[Opening SELECTED TEXT section]

Outpatient ASCT feasible, safe – and highly relevant in COVID-19 era: Tasmanian study

Blood cancers

By Mardi Chapman

6 May 2021

Haematologists in Tasmania have shown that outpatient ASCT is safe, feasible and appears to reduce costs through significantly reduced median length of hospital stays.

In a retrospective audit of 231 patients undergoing ASCT at the Royal Hobart Hospital (2008- 2018), 58% had outpatient ASCT defined as patients who received conditioning as an outpatient and were subsequently managed with either an elective admission during the cytopenic period or admission only if medically indicated.

The study included Hodgkin and non-Hodgkin lymphoma patients receiving carmustine-etoposide-cytarabine-melphalan (BEAM) conditioning and multiple myeloma, plasma cell leukaemia and amyloidosis patients receiving melphalan (MEL) conditioning.

Patients qualified as suitable for outpatient ASCT by their transplant physician also had to have a carer 24/7 and have accommodation less than an hour from hospital.

The audit found median admission length was significantly longer for inpatient BEAM-ASCT (21 days), than outpatient BEAM-ASCT with planned elective admission during nadir (10 days) and outpatient BEAM-ASCT with medically indicated admission (9 days).

The investigators, led by Dr Xuan Ni Tan, found no significant differences in engraftment, febrile neutropenia rates or mortality between the BEAM-ASCT subgroups.

[Closing SELECTED TEXT section]

Extract the full text on outpatient ASCT in Tasmania, reproducing it word for word. The records that follow have no connection to the text on outpatient stem cell transplants.

[Opening RECORD EXCERPTS section]

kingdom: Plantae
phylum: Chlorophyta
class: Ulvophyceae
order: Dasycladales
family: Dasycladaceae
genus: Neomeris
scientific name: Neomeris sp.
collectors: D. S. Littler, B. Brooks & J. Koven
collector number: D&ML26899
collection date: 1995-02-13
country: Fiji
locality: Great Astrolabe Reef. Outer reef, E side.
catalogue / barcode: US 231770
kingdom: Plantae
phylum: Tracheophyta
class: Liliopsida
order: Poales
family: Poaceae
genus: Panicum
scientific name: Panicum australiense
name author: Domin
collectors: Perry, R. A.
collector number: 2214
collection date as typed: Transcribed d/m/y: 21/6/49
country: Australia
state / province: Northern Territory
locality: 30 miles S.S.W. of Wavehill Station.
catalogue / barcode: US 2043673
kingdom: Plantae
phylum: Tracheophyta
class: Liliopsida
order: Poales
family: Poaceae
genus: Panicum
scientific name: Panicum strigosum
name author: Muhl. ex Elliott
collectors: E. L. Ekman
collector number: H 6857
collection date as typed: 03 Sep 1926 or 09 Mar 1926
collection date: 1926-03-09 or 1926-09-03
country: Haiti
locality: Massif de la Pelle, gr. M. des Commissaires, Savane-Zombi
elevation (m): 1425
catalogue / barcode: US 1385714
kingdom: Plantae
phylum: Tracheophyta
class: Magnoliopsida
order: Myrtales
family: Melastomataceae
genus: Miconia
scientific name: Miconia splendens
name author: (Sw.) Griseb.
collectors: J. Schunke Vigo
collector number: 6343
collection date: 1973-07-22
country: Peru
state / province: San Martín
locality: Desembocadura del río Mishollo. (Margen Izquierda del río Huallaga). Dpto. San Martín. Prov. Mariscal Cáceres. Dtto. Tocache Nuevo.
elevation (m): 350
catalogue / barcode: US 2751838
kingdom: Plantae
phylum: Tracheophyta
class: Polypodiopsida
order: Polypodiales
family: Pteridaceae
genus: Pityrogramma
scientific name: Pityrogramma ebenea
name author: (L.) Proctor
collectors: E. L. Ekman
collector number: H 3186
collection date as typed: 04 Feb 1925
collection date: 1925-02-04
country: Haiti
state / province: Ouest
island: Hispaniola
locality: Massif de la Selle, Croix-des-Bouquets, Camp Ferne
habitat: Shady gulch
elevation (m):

[Closing RECORD EXCERPTS section]

▸ EXERCISE RESULT:
Outpatient ASCT feasible, safe – and highly relevant in COVID-19 era: Tasmanian study

Blood cancers

By Mardi Chapman

6 May 2021

Haematologists in Tasmania have shown that outpatient ASCT is safe, feasible and appears to reduce costs through significantly reduced median length of hospital stays.

In a retrospective audit of 231 patients undergoing ASCT at the Royal Hobart Hospital (2008- 2018), 58% had outpatient ASCT defined as patients who received conditioning as an outpatient and were subsequently managed with either an elective admission during the cytopenic period or admission only if medically indicated.

The study included Hodgkin and non-Hodgkin lymphoma patients receiving carmustine-etoposide-cytarabine-melphalan (BEAM) conditioning and multiple myeloma, plasma cell leukaemia and amyloidosis patients receiving melphalan (MEL) conditioning.

Patients qualified as suitable for outpatient ASCT by their transplant physician also had to have a carer 24/7 and have accommodation less than an hour from hospital.

The audit found median admission length was significantly longer for inpatient BEAM-ASCT (21 days), than outpatient BEAM-ASCT with planned elective admission during nadir (10 days) and outpatient BEAM-ASCT with medically indicated admission (9 days).

The investigators, led by Dr Xuan Ni Tan, found no significant differences in engraftment, febrile neutropenia rates or mortality between the BEAM-ASCT subgroups.